After a weekend of growing concern that there might be a coronavirus outbreak in their clubhouse, the Cardinals learned Monday that nearly a fourth of their roster has tested positive for COVID-19.
The Cardinals have 13 confirmed positive COVID-19 tests in their traveling party. Of those 13, seven are players and six are staff members. As a result, Major League Baseball has postponed this week’s series in Detroit against the Tigers, which was already moved back and rearranged after positive tests postponed the Cardinals’ series in Milwaukee.
Eight of the 13 are experiencing some mild symptoms of the virus, ranging from headaches to low-grade fevers, but none have been hospitalized. The symptoms began after the positive tests, president of baseball operations John Mozeliak said Monday. The other five are asymptomatic. All 13 members of the organization who tested positive have left Milwaukee via car and returned to their homes.
The rest of the team remains in Milwaukee and must go two days with negative tests to be cleared to travel. The Cardinals hope to be able to travel Wednesday morning by plane to have a light workout at Busch Stadium that afternoon. Then they hope to resume their schedule by playing the Cubs on Friday in St. Louis.
For now, the 44 remaining players and staff in Milwaukee are quarantining in their hotel rooms for the fourth straight day and will continue to be tested daily, which has happened ever since the Cardinals learned of two initial positive tests late Thursday night. While the Cardinals utilized rapid testing at a Milwaukee hospital the first few days, they’ve moved exclusively to using MLB’s saliva tests for results.
With testing and continued isolation, the Cardinals are hopeful they have contained the outbreak.

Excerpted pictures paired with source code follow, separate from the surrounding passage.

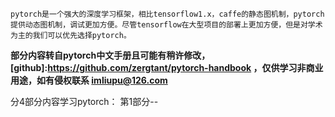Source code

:     pytorch是一个强大的深度学习框架，相比tensorflow1.x，caffe的静态图机制，pytorch提供动态图机制，调试更加方便。尽管tensorflow在大型项目的部署上更加方便，但是对学术为主的我们可以优先选择pytorch。

**部分内容转自pytorch中文手册且可能有稍许修改，[github]:https://github.com/zergtant/pytorch-handbook ，仅供学习非商业用途，如有侵权联系 imliupu@126.com**

分4部分内容学习pytorch：
第1部分--
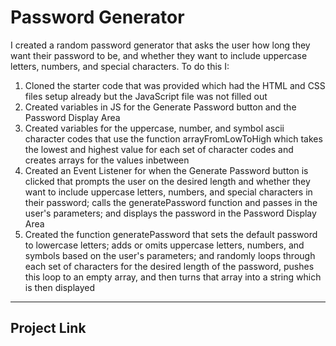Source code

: # Password Generator

I created a random password generator that asks the user how long they want their password to be, and whether they want to include uppercase letters, numbers, and special characters. To do this I:

1) Cloned the starter code that was provided which had the HTML and CSS files setup already but the JavaScript file was not filled out
2) Created variables in JS for the Generate Password button and the Password Display Area
3) Created variables for the uppercase, number, and symbol ascii character codes that use the function arrayFromLowToHigh which takes the lowest and highest value for each set of character codes and creates arrays for the values inbetween
4) Created an Event Listener for when the Generate Password button is clicked that prompts the user on the desired length and whether they want to include uppercase letters, numbers, and special characters in their password; calls the generatePassword function and passes in the user's parameters; and displays the password in the Password Display Area 
5) Created the function generatePassword that sets the default password to lowercase letters; adds or omits uppercase letters, numbers, and symbols based on the user's parameters; and randomly loops through each set of characters for the desired length of the password, pushes this loop to an empty array, and then turns that array into a string which is then displayed

---
## Project Link
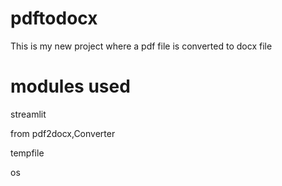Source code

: # pdftodocx
This is my new project where a pdf file is converted to docx file

# modules used 

streamlit

from pdf2docx,Converter

tempfile

os


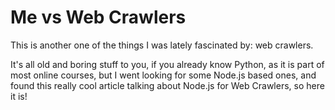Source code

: # Me vs Web Crawlers

This is another one of the things I was lately fascinated by: web crawlers.

It's all old and boring stuff to you, if you already know Python, as it is part of most online courses, but I went looking for some Node.js based ones, and found this really cool article talking about Node.js for Web Crawlers, so here it is!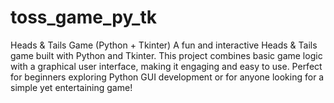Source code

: # toss_game_py_tk
Heads &amp; Tails Game (Python + Tkinter) A fun and interactive Heads &amp; Tails game built with Python and Tkinter. This project combines basic game logic with a graphical user interface, making it engaging and easy to use. Perfect for beginners exploring Python GUI development or for anyone looking for a simple yet entertaining game!
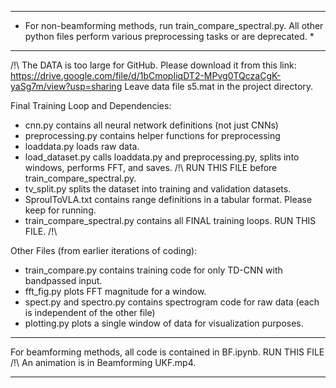 *********************************************************************************************************************************************
* For non-beamforming methods, run train_compare_spectral.py. All other python files perform various preprocessing tasks or are deprecated. *
*********************************************************************************************************************************************

/!\ The DATA is too large for GitHub. Please download it from this link:
https://drive.google.com/file/d/1bCmopIiqDT2-MPvg0TQczaCgK-yaSg7m/view?usp=sharing
Leave data file s5.mat in the project directory.

Final Training Loop and Dependencies:

* cnn.py contains all neural network definitions (not just CNNs)
* preprocessing.py contains helper functions for preprocessing
* loaddata.py loads raw data.
* load_dataset.py calls loaddata.py and preprocessing.py, splits into windows, performs FFT, and saves. /!\ RUN THIS FILE before train_compare_spectral.py.
* tv_split.py splits the dataset into training and validation datasets.
* SproulToVLA.txt contains range definitions in a tabular format. Please keep for running.
* train_compare_spectral.py contains all FINAL training loops. RUN THIS FILE. /!\

Other Files (from earlier iterations of coding):
* train_compare.py contains training code for only TD-CNN with bandpassed input.
* fft_fig.py plots FFT magnitude for a window.
* spect.py and spectro.py contains spectrogram code for raw data (each is independent of the other file)
* plotting.py plots a single window of data for visualization purposes.



*********************************************************************************
For beamforming methods, all code is contained in BF.ipynb. RUN THIS FILE /!\ An animation is in Beamforming UKF.mp4.
*********************************************************************************
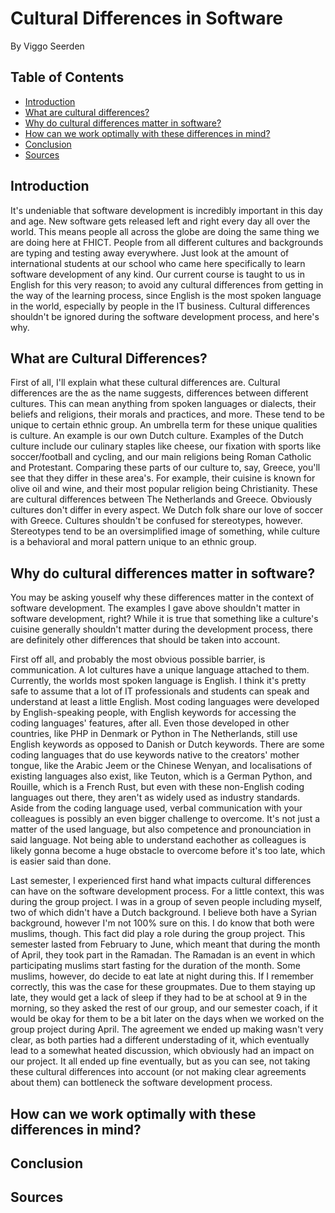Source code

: # Cultural Differences in Software
By Viggo Seerden

## Table of Contents

- [Introduction](https://github.com/ViggoSeerden/FHICT-S3-Portfolio/blob/main/Research%20Report:%20Cultural%20Differences.md#introduction)
- [What are cultural differences?](https://github.com/ViggoSeerden/FHICT-S3-Portfolio/blob/main/Research%20Report:%20Cultural%20Differences.md#what-are-cultural-differences)
- [Why do cultural differences matter in software?](https://github.com/ViggoSeerden/FHICT-S3-Portfolio/blob/main/Research%20Report:%20Cultural%20Differences.md#why-do-cultural-differences-matter-in-software)
- [How can we work optimally with these differences in mind?](https://github.com/ViggoSeerden/FHICT-S3-Portfolio/blob/main/Research%20Report:%20Cultural%20Differences.md#how-can-we-work-optimally-with-these-differences-in-mind)
- [Conclusion](https://github.com/ViggoSeerden/FHICT-S3-Portfolio/blob/main/Research%20Report:%20Cultural%20Differences.md#conclusion)
- [Sources](https://github.com/ViggoSeerden/FHICT-S3-Portfolio/blob/main/Research%20Report:%20Cultural%20Differences.md#sources)

## Introduction

It's undeniable that software development is incredibly important in this day and age. New software gets released left and right every day all over the world. This means people all across the globe are doing the same thing we are doing here at FHICT. People from all different cultures and backgrounds are typing and testing away everywhere. Just look at the amount of international students at our school who came here specifically to learn software development of any kind. Our current course is taught to us in English for this very reason; to avoid any cultural differences from getting in the way of the learning process, since English is the most spoken language in the world, especially by people in the IT business. Cultural differences shouldn't be ignored during the software development process, and here's why. 

## What are Cultural Differences?

First of all, I'll explain what these cultural differences are. Cultural differences are the as the name suggests, differences between different cultures. This can mean anything from spoken languages or dialects, their beliefs and religions, their morals and practices, and more. These tend to be unique to certain ethnic group. An umbrella term for these unique qualities is culture. An example is our own Dutch culture. Examples of the Dutch culture include our culinary staples like cheese, our fixation with sports like soccer/football and cycling, and our main religions being Roman Catholic and Protestant. Comparing these parts of our culture to, say, Greece, you'll see that they differ in these area's. For example, their cuisine is known for olive oil and wine, and their most popular religion being Christianity. These are cultural differences between The Netherlands and Greece. Obviously cultures don't differ in every aspect. We Dutch folk share our love of soccer with Greece. Cultures shouldn't be confused for stereotypes, however. Stereotypes tend to be an oversimplified image of something, while culture is a behavioral and moral pattern unique to an ethnic group. 

## Why do cultural differences matter in software?

You may be asking youself why these differences matter in the context of software development. The examples I gave above shouldn't matter in software development, right? While it is true that something like a culture's cuisine generally shouldn't matter during the development process, there are definitely other differences that should be taken into account. 

First off all, and probably the most obvious possible barrier, is communication. A lot cultures have a unique language attached to them. Currently, the worlds most spoken language is English. I think it's pretty safe to assume that a lot of IT professionals and students can speak and understand at least a little English. Most coding languages were developed by English-speaking people, with English keywords for accessing the coding languages' features, after all. Even those developed in other countries, like PHP in Denmark or Python in The Netherlands, still use English keywords as opposed to Danish or Dutch keywords. There are some coding languages that do use keywords native to the creators' mother tongue, like the Arabic Jeem or the Chinese Wenyan, and localisations of existing languages also exist, like Teuton, which is a German Python, and Rouille, which is a French Rust, but even with these non-English coding languages out there, they aren't as widely used as industry standards. Aside from the coding language used, verbal communication with your colleagues is possibly an even bigger challenge to overcome. It's not just a matter of the used language, but also competence and pronounciation in said language. Not being able to understand eachother as colleagues is likely gonna become a huge obstacle to overcome before it's too late, which is easier said than done.



Last semester, I experienced first hand what impacts cultural differences can have on the software development process. For a little context, this was during the group project. I was in a group of seven people including myself, two of which didn't have a Dutch background. I believe both have a Syrian background, however I'm not 100% sure on this. I do know that both were muslims, though. This fact did play a role during the group project. This semester lasted from February to June, which meant that during the month of April, they took part in the Ramadan. The Ramadan is an event in which participating muslims start fasting for the duration of the month. Some muslims, however, do decide to eat late at night during this. If I remember correctly, this was the case for these groupmates. Due to them staying up late, they would get a lack of sleep if they had to be at school at 9 in the morning, so they asked the rest of our group, and our semester coach, if it would be okay for them to be a bit later on the days when we worked on the group project during April. The agreement we ended up making wasn't very clear, as both parties had a different understading of it, which eventually lead to a somewhat heated discussion, which obviously had an impact on our project. It all ended up fine eventually, but as you can see, not taking these cultural differences into account (or not making clear agreements about them) can bottleneck the software development process.

## How can we work optimally with these differences in mind?

## Conclusion

## Sources
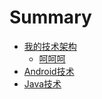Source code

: # Summary

* [我的技术架构](README.md)
   * [呵呵呵](he_he_he.md)
* [Android技术](chapter1.md)
* [Java技术](javaji_zhu.md)

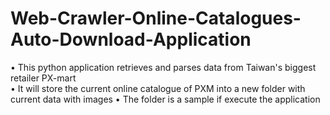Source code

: # Web-Crawler-Online-Catalogues-Auto-Download-Application

• This python application retrieves and parses data from Taiwan's biggest retailer PX-mart<br>
• It will store the current online catalogue of PXM into a new folder with current data with images 
• The folder is a sample if execute the application
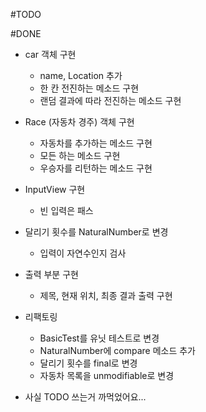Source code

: #TODO
 
#DONE
- car 객체 구현
  - name, Location 추가
  - 한 칸 전진하는 메소드 구현
  - 랜덤 결과에 따라 전진하는 메소드 구현
  
- Race (자동차 경주) 객체 구현 
  - 자동차를 추가하는 메소드 구현
  - 모든 하는 메소드 구현
  - 우승자를 리턴하는 메소드 구현
  
- InputView 구현
  - 빈 입력은 패스
  
- 달리기 횟수를 NaturalNumber로 변경
  - 입력이 자연수인지 검사
  
- 출력 부분 구현
  - 제목, 현재 위치, 최종 결과 출력 구현
   
- 리팩토링
   - BasicTest를 유닛 테스트로 변경
   - NaturalNumber에 compare 메소드 추가 
   - 달리기 횟수를 final로 변경
   - 자동차 목록을 unmodifiable로 변경
    
 - 사실 TODO 쓰는거 까먹었어요...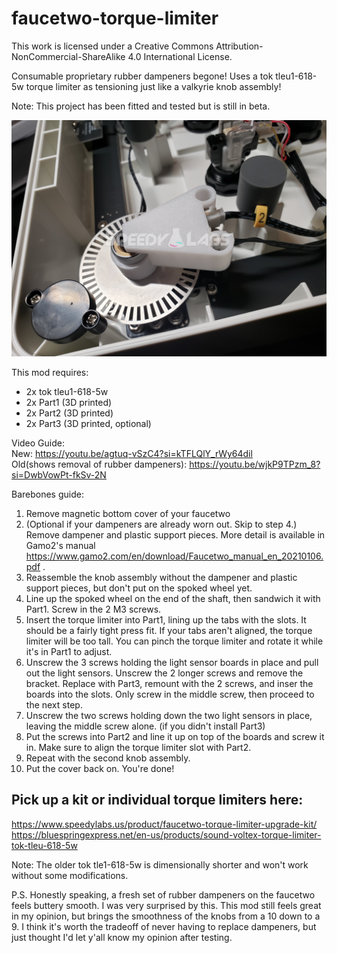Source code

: # faucetwo-torque-limiter
This work is licensed under a Creative Commons Attribution-NonCommercial-ShareAlike 4.0 International License.

Consumable proprietary rubber dampeners begone!  Uses a tok tleu1-618-5w torque limiter as tensioning just like a valkyrie knob assembly!

Note: This project has been fitted and tested but is still in beta.

![Faucetwo Torque Limiter](Pictures/faucetwo_torque_limiter.jpg)

This mod requires:
- 2x tok tleu1-618-5w
- 2x Part1 (3D printed)
- 2x Part2 (3D printed)
- 2x Part3 (3D printed, optional)

Video Guide:  
New: https://youtu.be/agtuq-vSzC4?si=kTFLQlY_rWy64dil  
Old(shows removal of rubber dampeners): https://youtu.be/wjkP9TPzm_8?si=DwbVowPt-fkSv-2N

Barebones guide:
1. Remove magnetic bottom cover of your faucetwo
2. (Optional if your dampeners are already worn out.  Skip to step 4.) Remove dampener and plastic support pieces.  More detail is available in Gamo2's manual https://www.gamo2.com/en/download/Faucetwo_manual_en_20210106.pdf .
3. Reassemble the knob assembly without the dampener and plastic support pieces, but don't put on the spoked wheel yet.
4. Line up the spoked wheel on the end of the shaft, then sandwich it with Part1.  Screw in the 2 M3 screws.
5. Insert the torque limiter into Part1, lining up the tabs with the slots.  It should be a fairly tight press fit.  If your tabs aren't aligned, the torque limiter will be too tall.  You can pinch the torque limiter and rotate it while it's in Part1 to adjust.
6. Unscrew the 3 screws holding the light sensor boards in place and pull out the light sensors.  Unscrew the 2 longer screws and remove the bracket.  Replace with Part3, remount with the 2 screws, and inser the boards into the slots.  Only screw in the middle screw, then proceed to the next step.
7. Unscrew the two screws holding down the two light sensors in place, leaving the middle screw alone. (if you didn't install Part3)
8. Put the screws into Part2 and line it up on top of the boards and screw it in.  Make sure to align the torque limiter slot with Part2.
9. Repeat with the second knob assembly.
10. Put the cover back on.  You're done!

## Pick up a kit or individual torque limiters here:  
https://www.speedylabs.us/product/faucetwo-torque-limiter-upgrade-kit/  
https://bluespringexpress.net/en-us/products/sound-voltex-torque-limiter-tok-tleu-618-5w

Note: The older tok tle1-618-5w is dimensionally shorter and won't work without some modifications.

P.S.
Honestly speaking, a fresh set of rubber dampeners on the faucetwo feels buttery smooth.  I was very surprised by this.  This mod still feels great in my opinion, but brings the smoothness of the knobs from a 10 down to a 9.  I think it's worth the tradeoff of never having to replace dampeners, but just thought I'd let y'all know my opinion after testing.
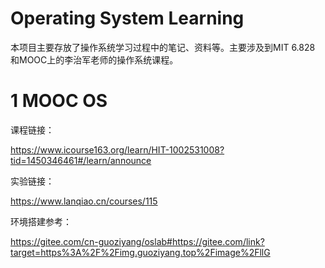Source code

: # Operating System Learning

本项目主要存放了操作系统学习过程中的笔记、资料等。主要涉及到MIT 6.828 和MOOC上的李治军老师的操作系统课程。

# 1 MOOC OS

课程链接：

https://www.icourse163.org/learn/HIT-1002531008?tid=1450346461#/learn/announce



实验链接：

https://www.lanqiao.cn/courses/115

环境搭建参考：

https://gitee.com/cn-guoziyang/oslab#https://gitee.com/link?target=https%3A%2F%2Fimg.guoziyang.top%2Fimage%2FllG




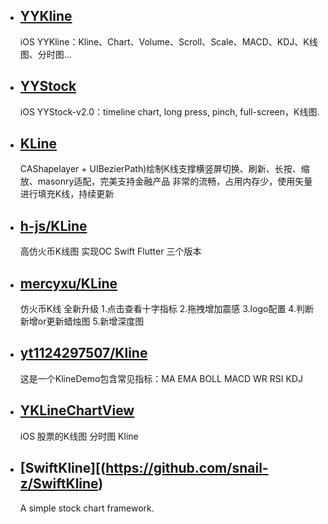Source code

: 
* ## [YYKline](https://github.com/WillkYang/YYKline)
  iOS YYKline：Kline、Chart、Volume、Scroll、Scale、MACD、KDJ、K线图、分时图... 
  
* ## [YYStock](https://github.com/WillkYang/YYStock)
  iOS YYStock-v2.0：timeline chart, long press, pinch, full-screen，K线图.
  
*  ## [KLine](https://github.com/AbuIOSDeveloper/KLine)
   CAShapelayer + UIBezierPath)绘制K线支撑横竖屏切换、刷新、长按、缩放、masonry适配，完美支持金融产品 非常的流畅，占用内存少，使用矢量进行填充K线，持续更新
   
*  ## [h-js/KLine](https://github.com/h-js/KLine)
    高仿火币K线图 实现OC Swift Flutter 三个版本
    
*  ## [mercyxu/KLine](https://github.com/mercyxu/KLine)
    仿火币K线 全新升级 1.点击查看十字指标 2.拖拽增加震感 3.logo配置 4.判断新增or更新蜡烛图 5.新增深度图
    
* ## [yt1124297507/Kline](https://github.com/yt1124297507/Kline)
  这是一个KlineDemo包含常见指标：MA EMA BOLL MACD WR RSI KDJ
    
*  ## [YKLineChartView](https://github.com/chenyk0317/YKLineChartView)
     iOS 股票的K线图 分时图 Kline
     
 * ## [SwiftKline][(https://github.com/snail-z/SwiftKline)  
    A simple stock chart framework.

“We all hear about flattening the curve and what it means in our country, in our states and our cities, but looking at it from a baseball team standpoint, it’s a microcosm,” Mozeliak, who is in Milwaukee with the team, said on a Zoom call with reporters. “We are not there yet, but we are getting closer. And that’s why we will remain in self-isolation.”
The 13 individuals who tested positive have not given consent to disclose their identities, citing medical privacy. Mozeliak said the team doesn’t have a concrete answer to where the first person infected got the virus but is confident that it originated in St. Louis, not on the road. The Cardinals left for Minnesota on Monday evening, and the first two positive cases were discovered via testing conducted on Wednesday before the Cardinals’ game against the Twins.
Mozeliak said the Cardinals will likely review their health and safety protocols for home and the road, but he cited the challenges of playing baseball in a pandemic.
“In fairness, you’re in a pandemic,” Mozeliak said. “It’s almost impossible to say that we can build a dome around ourselves and move from city to city, move from our home to the ballpark. … The point is anything can happen. We tried to put things in place that would prevent this from happening, but it just shows you how challenging that is.”
Mozeliak later added, “I don’t think there’s anything we could have done differently on the road. I’m very confident that this originated in St. Louis, and the timing of the tests dictated that we happened to be on the road. I don’t know what we could do differently other than not put somebody that’s infected on our plane.”
The Cardinals began contact tracing immediately after learning of the two initial positive tests, so the team was somewhat aware of who was likely to test positive over the next few days. But Mozeliak said the virus spread quicker than he originally thought it would, considering how quickly the Cardinals self-isolated and began testing.
The roster will look significantly different when the Cardinals play again. Seven players will likely have to be replaced, although the roster sizes are currently set to shrink from 30 to 28 on Thursday. The replacement players and staff will come from the team’s alternate training site in Springfield, Mo. Mozeliak said he doesn’t expect for now that the team will add to its 60-man player pool. The Cardinals haven’t had any players approach club leadership about electing not to play this season, Mozeliak said.
Every individual who tested positive will go seven days before being tested again, Mozeliak said. Then, the individual must have two negative tests at least 24 hours apart. The individual must be symptom-free and go at least 72 hours without a fever.
“Overall, I think we can withstand this,” Mozeliak said. “A lot of it’s going to be how long does it take for someone to return. These are all unknowns. It’s not like a sprained ankle where you might have an idea when someone’s coming back.”
The Cardinals will have seven games to make up in an already shortened and condensed season. Acknowledging the challenges that will come with the rescheduling, Mozeliak is hopeful it can be done starting Friday -- nine days after the Cardinals last played a game -- against the Cubs.
“Haven’t really even thought about our schedule much other than hopefully playing Friday,” Mozeliak said. “It’s hard to think about the future when you’re literally just trying to get through the day.”